Beiden Büchern gelingt es, die Dinge zu erhellen und gleichzeitig auch zu verwirren.
„Nach zweitausend Jahren theologischem Anti-Judaismus und sogar rassistischem Anti-Semitismus, die von dieser Geschichte abgeleitet worden sind, ist es an der Zeit, sie wieder zu lesen und zwar richtig, sie genau zu beachten und ihre erzählerische Logik voll zu verstehen.“
KEIN KARFREITAG?

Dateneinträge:

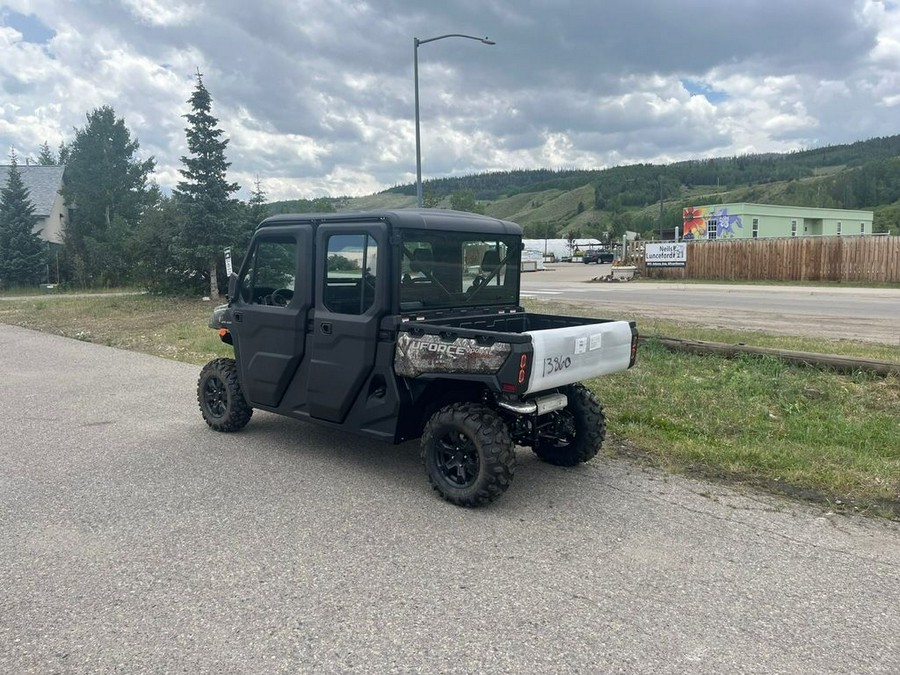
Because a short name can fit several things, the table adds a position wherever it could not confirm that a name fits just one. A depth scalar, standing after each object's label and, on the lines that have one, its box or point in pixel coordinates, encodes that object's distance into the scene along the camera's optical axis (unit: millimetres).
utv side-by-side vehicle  4680
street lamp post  17312
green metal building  57031
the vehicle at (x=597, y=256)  68562
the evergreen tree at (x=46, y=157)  67125
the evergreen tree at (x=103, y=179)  43594
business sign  36344
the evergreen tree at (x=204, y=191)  22016
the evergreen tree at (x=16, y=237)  35219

▶ _Deine Aufgabe_: Was gelingt laut dem Seitentext beiden Büchern? Bitte antworte in einem Satz.

▶ _Ausgabe_: Beiden Büchern gelingt es, die Dinge zu erhellen und gleichzeitig auch zu verwirren.